I have been looking for a way to refurbish P.C.'s for sale.
They tend to come with out hard drives and operating system licencing that is hard to pin down.
I have come across this?
https://www.xtra-pc.com/gu/special-offers/01/?utm_source=3317&utm_medium=10355&utm_term=39722176&utm_content=851&utm_campaign=GU&aff_id=3317&camp_id=12368&clk_id=39722176&sub_id=10355
They seem to promise an easy to use operating system like windows.
But I am a little bit concerned they may just be selling a version of Ubuntu on an over priced USB stick.
Any thoughts?


----------



## butcher (Sep 23, 2016)

I could be dangerous if I understood computers, thank goodness I do not.

I believe this is just a Linux operating system on a thumb drive, with some basic files management tools, and programs so you can search the net and do some things on your computer.


----------



## Findm-Keepm (Sep 23, 2016)

Look like an Ubuntu variant - I refurbish PCs with either Zorin Lite or Linux Mint, depending on PC resources (CPU, RAM, HD). WinXP machines get Zorin Lite and beefier Vista machines get Linux Mint. Easy peasy with a bootable USB stick or Live CD, with Live CD being my favorite to use.

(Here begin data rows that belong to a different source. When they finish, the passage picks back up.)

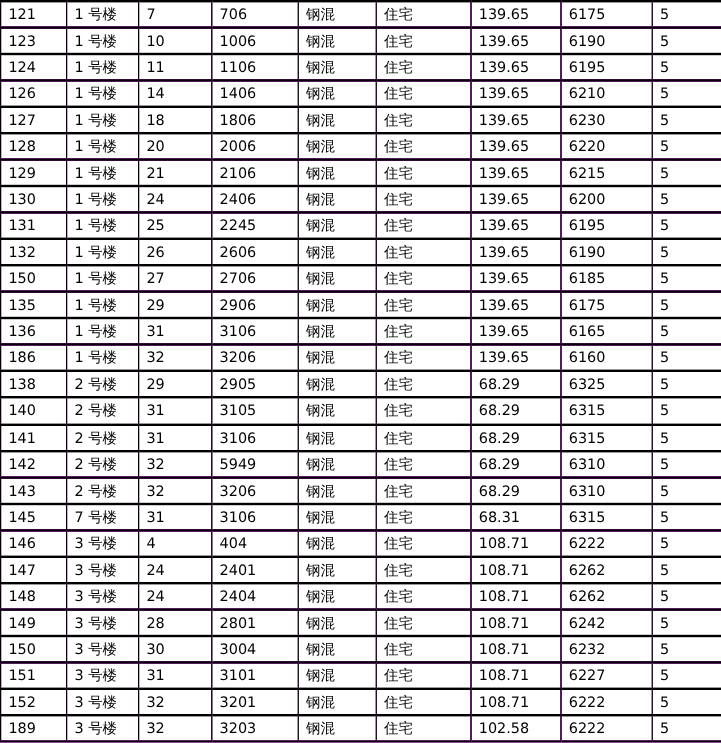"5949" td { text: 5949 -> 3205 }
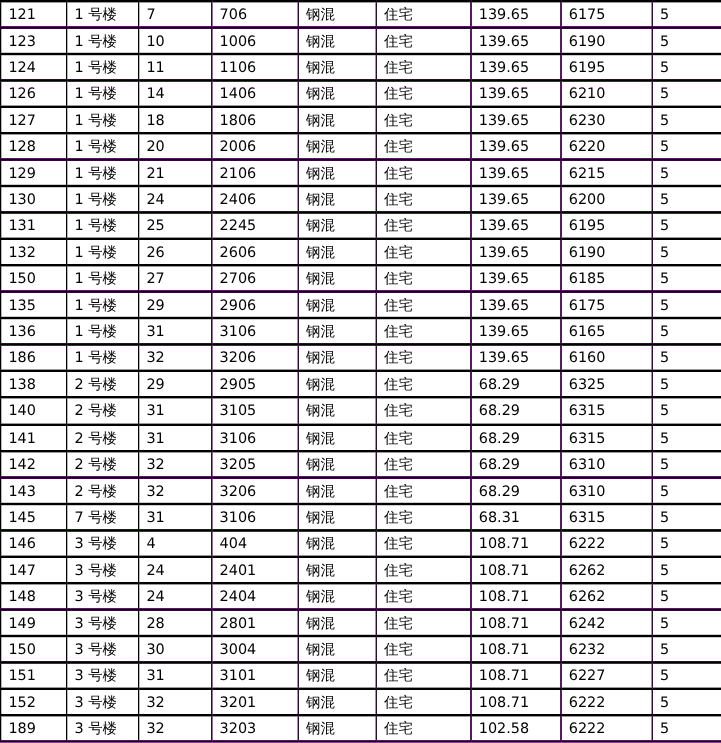"144" tr { html: none -> <tr> <td>144</td> <td>7 号楼</td> <td>31</td> <td>3105</td> <td>钢混</td> <td>住宅</td> <td>68.31</td> <td>6315</td> <td>5</td> </tr> }
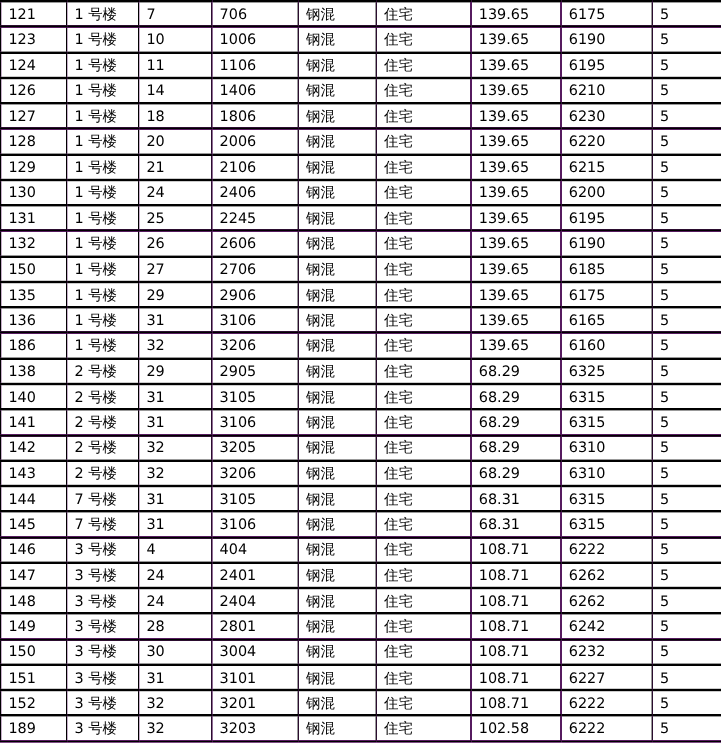"189" td { text: 189 -> 137 }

I've got 3 Zorin machines - one for my 9 yr old daughter, and two for me. My desktop tower is a Linux Mint machine, a Dell that shipped in 2010 with Vista. 

Save your 25 bux and download and make your own Live CD to install with - most Linux distros make it too easy...


----------



## Topher_osAUrus (Sep 23, 2016)

Yep, just a bootable OS that can has a secondary partition to save any files you create, or possibly restore (onto the flashdrive from the old hdd).

I agree, make your own linux distro bootable drive, save yourself alot of money.


----------



## justinhcase (Sep 23, 2016)

Thanks I will look up those suggestions.
Great help thanks.
J


----------



## Dpetes (Sep 24, 2016)

Here is a download for Linux 18. the newest. If you have a dvd/cd rewritable drive, just pop a disc in and down load.
It is Free, and you can put it on as many machines as you want. 

http://linux.softpedia.com/get/Syst...x-Distributions/Linux-Mint-Stable-30183.shtml


----------